Naxos has been issuing its series of Sousa’s complete music for wind band at a leisurely rate since Volume 1 appeared in 2000 - see reviews. The first few volumes were a revelation in terms of the music included and also of the quality of the performances.
 
The Royal Artillery Band provided the first eight volumes after which the Royal Norwegian Navy Band took over for two volumes which seemed to me to lack to some degree the vigour and sheer exuberance of their predecessors. This may have been due to the choice of music. Volume 11 which featured the Royal Swedish Navy Band was back to the earlier standard and the present volume with that same band is one of the best so far. 

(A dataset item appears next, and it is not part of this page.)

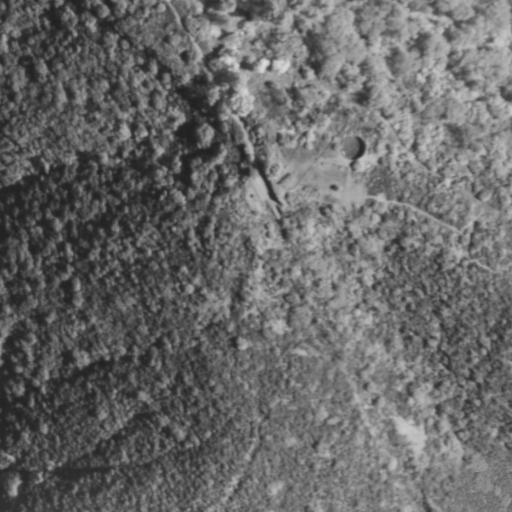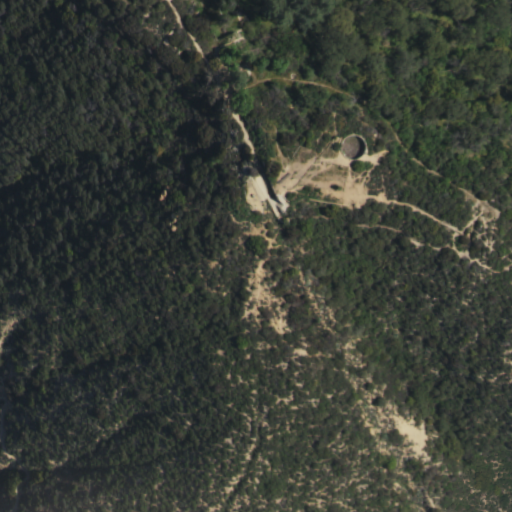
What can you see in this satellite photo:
road: (460, 188)
railway: (257, 198)
road: (489, 243)
road: (93, 268)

That may be something of a surprise, as most of the earlier issues included some of the composer’s best known works as well as a good helping of the unfamiliar. The present volume has a high concentration of the latter, although some of the pieces are based on familiar melodies - especially Marching Through Georgia and Mikado March. It is however full of entertaining and enlivening music. Sound Off is well up to the standard of the composer’s best marches, full of that mixture of swagger and energy that is a Sousa characteristic. Peaches and Cream has a more winsome manner and the two Suites are varied, relatively brief and thoroughly delightful. Mikado March uses melodies from Sullivan’s operetta but by no means the most obvious ones. For it alone this disc must be an essential purchase for enthusiasts for that composer. Right-Left March has the novelty effect of requiring the band to shout the title (in time). This led me to the unimportant question as to why Americans should shout “Right left” and the British “Left right”. Like everything else on this disc it is done enthusiastically here.
 
Like the whole series this disc is conducted by Keith Brion who also provides his usual too brief but very interesting notes. He has the ability to make bands play with the loose-limbed ebullience needed for this music, and the results compare well even with the many recordings made by the composer himself in his latter years. I approached this disc wondering whether the bottom of the barrel might have been reached but it became immediately obvious that here was yet another disc guaranteed to rouse even the most sedentary of listeners from their chair.
 
John Sheppard
 
Another disc guaranteed to rouse even the most sedentary of listeners from their chair.